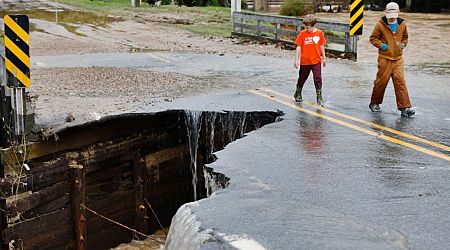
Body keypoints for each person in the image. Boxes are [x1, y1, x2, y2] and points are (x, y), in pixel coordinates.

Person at [369, 2, 415, 117]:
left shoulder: (402, 24)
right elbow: (373, 38)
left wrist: (403, 45)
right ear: (386, 13)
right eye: (390, 15)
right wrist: (382, 46)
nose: (392, 18)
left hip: (398, 59)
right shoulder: (380, 24)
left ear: (398, 13)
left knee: (401, 82)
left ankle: (404, 108)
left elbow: (405, 37)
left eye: (394, 15)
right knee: (381, 82)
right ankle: (374, 103)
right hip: (385, 59)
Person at [293, 15, 327, 106]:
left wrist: (324, 58)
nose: (307, 28)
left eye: (308, 26)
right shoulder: (302, 34)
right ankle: (298, 92)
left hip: (316, 61)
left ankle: (319, 96)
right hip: (305, 61)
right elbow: (299, 46)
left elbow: (321, 46)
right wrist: (296, 60)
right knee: (302, 78)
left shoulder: (319, 33)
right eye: (305, 26)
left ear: (314, 25)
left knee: (317, 78)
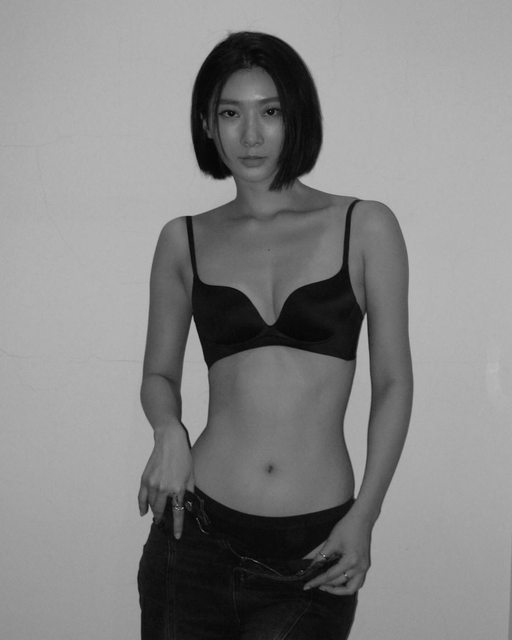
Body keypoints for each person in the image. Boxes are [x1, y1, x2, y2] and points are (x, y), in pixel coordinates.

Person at [137, 31, 413, 640]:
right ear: (207, 125)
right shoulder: (182, 239)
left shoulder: (365, 226)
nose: (251, 136)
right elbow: (158, 374)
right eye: (230, 114)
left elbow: (393, 383)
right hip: (194, 538)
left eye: (270, 111)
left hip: (315, 552)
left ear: (296, 118)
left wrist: (365, 516)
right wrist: (168, 431)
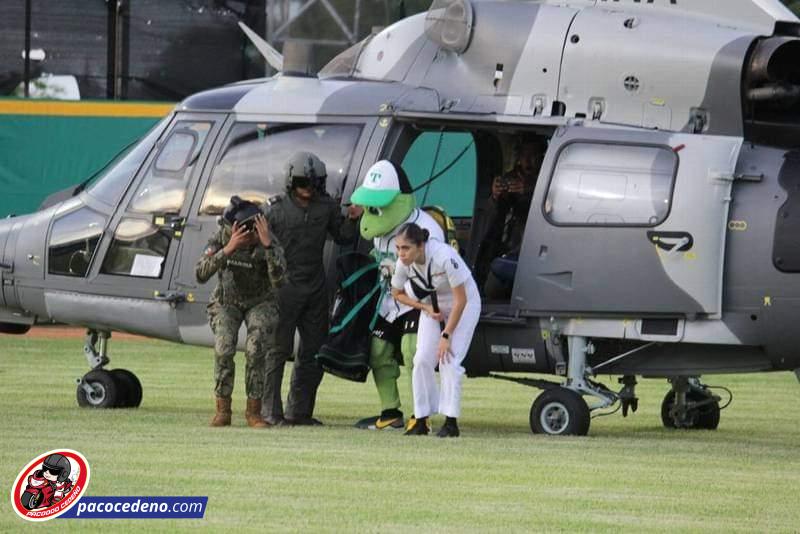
***
YOUR GOAL |
Return the whole listing, word for word, and leave out every picture.

TASK ANSWER |
Body keypoints for each person in the image. Boxes are [x1, y1, x2, y2] and points are (x, y), in pixel coordinates.

Person at [369, 2, 415, 117]:
left shoulder: (402, 24)
right elbow: (373, 38)
left wrist: (403, 45)
right ear: (386, 13)
right eye: (390, 15)
right wrist: (382, 46)
nose: (392, 18)
left hip: (398, 59)
right shoulder: (380, 24)
left ear: (398, 13)
left knee: (401, 82)
left ankle: (404, 108)
left elbow: (405, 37)
left eye: (394, 15)
right knee: (381, 82)
right ankle: (374, 103)
right hip: (385, 59)
Person at [293, 15, 327, 106]:
left wrist: (324, 58)
nose: (307, 28)
left eye: (308, 26)
right shoulder: (302, 34)
right ankle: (298, 92)
left hip: (316, 61)
left ankle: (319, 96)
right hip: (305, 61)
right elbow: (299, 46)
left elbow: (321, 46)
right wrist: (296, 60)
right knee: (302, 78)
left shoulder: (319, 33)
right eye: (305, 26)
left ear: (314, 25)
left knee: (317, 78)
Body keypoints for each person in the image. Boxes are [x1, y1, x2, y2] and points are (x, y), in pixel coordinates.

Person at [137, 31, 413, 640]:
right ear: (207, 125)
right shoulder: (182, 239)
left shoulder: (365, 226)
nose: (251, 136)
right elbow: (158, 374)
right eye: (230, 114)
left elbow: (393, 383)
right hip: (194, 538)
left eye: (270, 111)
left hip: (315, 552)
left ear: (296, 118)
left wrist: (365, 516)
right wrist: (168, 431)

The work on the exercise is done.